═══ Entries supplied

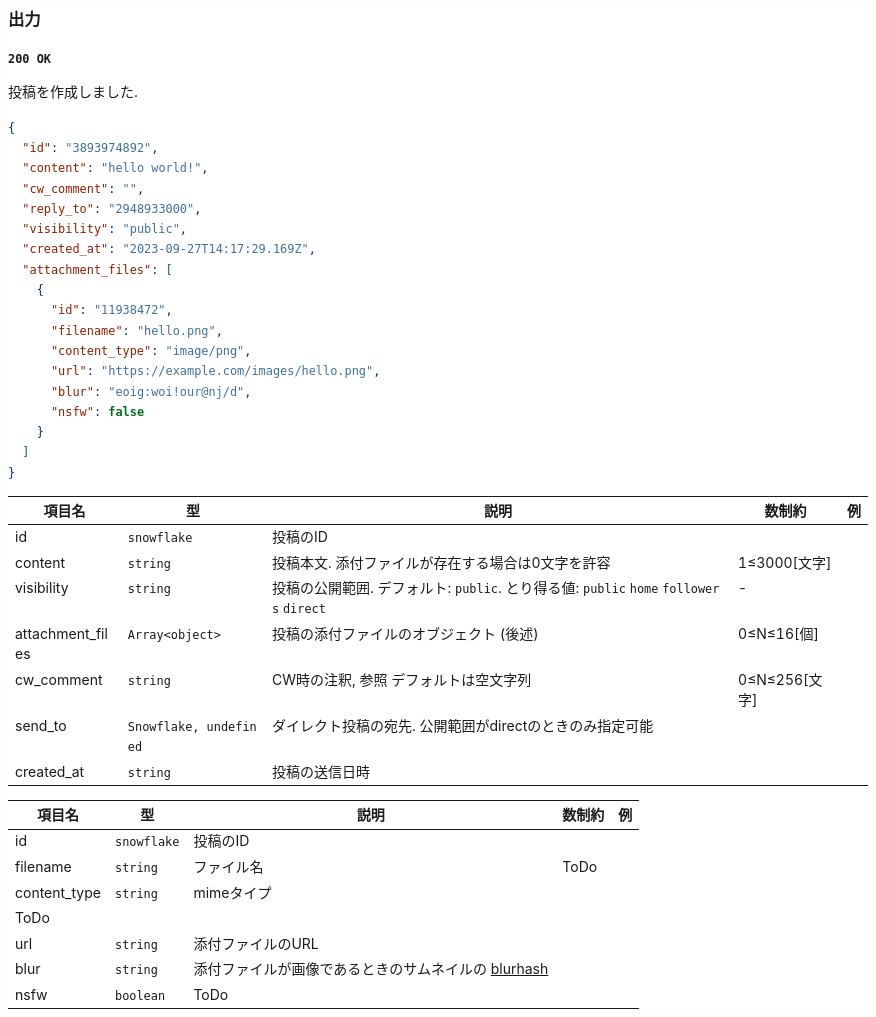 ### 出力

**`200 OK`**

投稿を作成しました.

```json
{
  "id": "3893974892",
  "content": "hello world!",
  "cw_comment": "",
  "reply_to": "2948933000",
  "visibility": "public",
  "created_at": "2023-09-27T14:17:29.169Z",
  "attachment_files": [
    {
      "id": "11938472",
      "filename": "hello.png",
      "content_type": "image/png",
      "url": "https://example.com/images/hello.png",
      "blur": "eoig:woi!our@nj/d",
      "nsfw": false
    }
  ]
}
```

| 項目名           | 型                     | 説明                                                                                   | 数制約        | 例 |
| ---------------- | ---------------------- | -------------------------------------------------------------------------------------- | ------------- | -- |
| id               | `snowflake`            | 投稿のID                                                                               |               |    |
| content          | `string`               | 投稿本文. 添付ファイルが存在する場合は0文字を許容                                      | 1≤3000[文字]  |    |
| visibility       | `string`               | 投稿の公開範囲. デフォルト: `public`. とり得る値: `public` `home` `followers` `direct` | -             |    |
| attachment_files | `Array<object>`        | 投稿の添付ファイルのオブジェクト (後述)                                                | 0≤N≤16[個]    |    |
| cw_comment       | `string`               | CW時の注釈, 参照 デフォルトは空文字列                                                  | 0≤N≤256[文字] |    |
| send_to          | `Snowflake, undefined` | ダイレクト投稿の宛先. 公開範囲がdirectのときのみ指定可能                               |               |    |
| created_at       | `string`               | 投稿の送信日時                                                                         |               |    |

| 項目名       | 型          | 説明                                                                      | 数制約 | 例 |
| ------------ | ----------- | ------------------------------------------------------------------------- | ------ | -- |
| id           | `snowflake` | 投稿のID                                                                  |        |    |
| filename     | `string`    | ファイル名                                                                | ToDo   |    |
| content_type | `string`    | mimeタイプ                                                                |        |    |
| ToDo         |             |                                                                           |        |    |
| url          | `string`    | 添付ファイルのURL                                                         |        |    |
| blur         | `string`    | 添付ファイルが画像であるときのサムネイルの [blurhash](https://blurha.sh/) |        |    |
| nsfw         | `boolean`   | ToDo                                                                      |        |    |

══════

Task item — Set down the data above exactly as written. Omit the pictures.

Exercise output —
 ### 出力

**`200 OK`**

投稿を作成しました.

```json
{
  "id": "3893974892",
  "content": "hello world!",
  "cw_comment": "",
  "reply_to": "2948933000",
  "visibility": "public",
  "created_at": "2023-09-27T14:17:29.169Z",
  "attachment_files": [
    {
      "id": "11938472",
      "filename": "hello.png",
      "content_type": "image/png",
      "url": "https://example.com/images/hello.png",
      "blur": "eoig:woi!our@nj/d",
      "nsfw": false
    }
  ]
}
```

| 項目名           | 型                     | 説明                                                                                   | 数制約        | 例 |
| ---------------- | ---------------------- | -------------------------------------------------------------------------------------- | ------------- | -- |
| id               | `snowflake`            | 投稿のID                                                                               |               |    |
| content          | `string`               | 投稿本文. 添付ファイルが存在する場合は0文字を許容                                      | 1≤3000[文字]  |    |
| visibility       | `string`               | 投稿の公開範囲. デフォルト: `public`. とり得る値: `public` `home` `followers` `direct` | -             |    |
| attachment_files | `Array<object>`        | 投稿の添付ファイルのオブジェクト (後述)                                                | 0≤N≤16[個]    |    |
| cw_comment       | `string`               | CW時の注釈, 参照 デフォルトは空文字列                                                  | 0≤N≤256[文字] |    |
| send_to          | `Snowflake, undefined` | ダイレクト投稿の宛先. 公開範囲がdirectのときのみ指定可能                               |               |    |
| created_at       | `string`               | 投稿の送信日時                                                                         |               |    |

| 項目名       | 型          | 説明                                                                      | 数制約 | 例 |
| ------------ | ----------- | ------------------------------------------------------------------------- | ------ | -- |
| id           | `snowflake` | 投稿のID                                                                  |        |    |
| filename     | `string`    | ファイル名                                                                | ToDo   |    |
| content_type | `string`    | mimeタイプ                                                                |        |    |
| ToDo         |             |                                                                           |        |    |
| url          | `string`    | 添付ファイルのURL                                                         |        |    |
| blur         | `string`    | 添付ファイルが画像であるときのサムネイルの [blurhash](https://blurha.sh/) |        |    |
| nsfw         | `boolean`   | ToDo                                                                      |        |    |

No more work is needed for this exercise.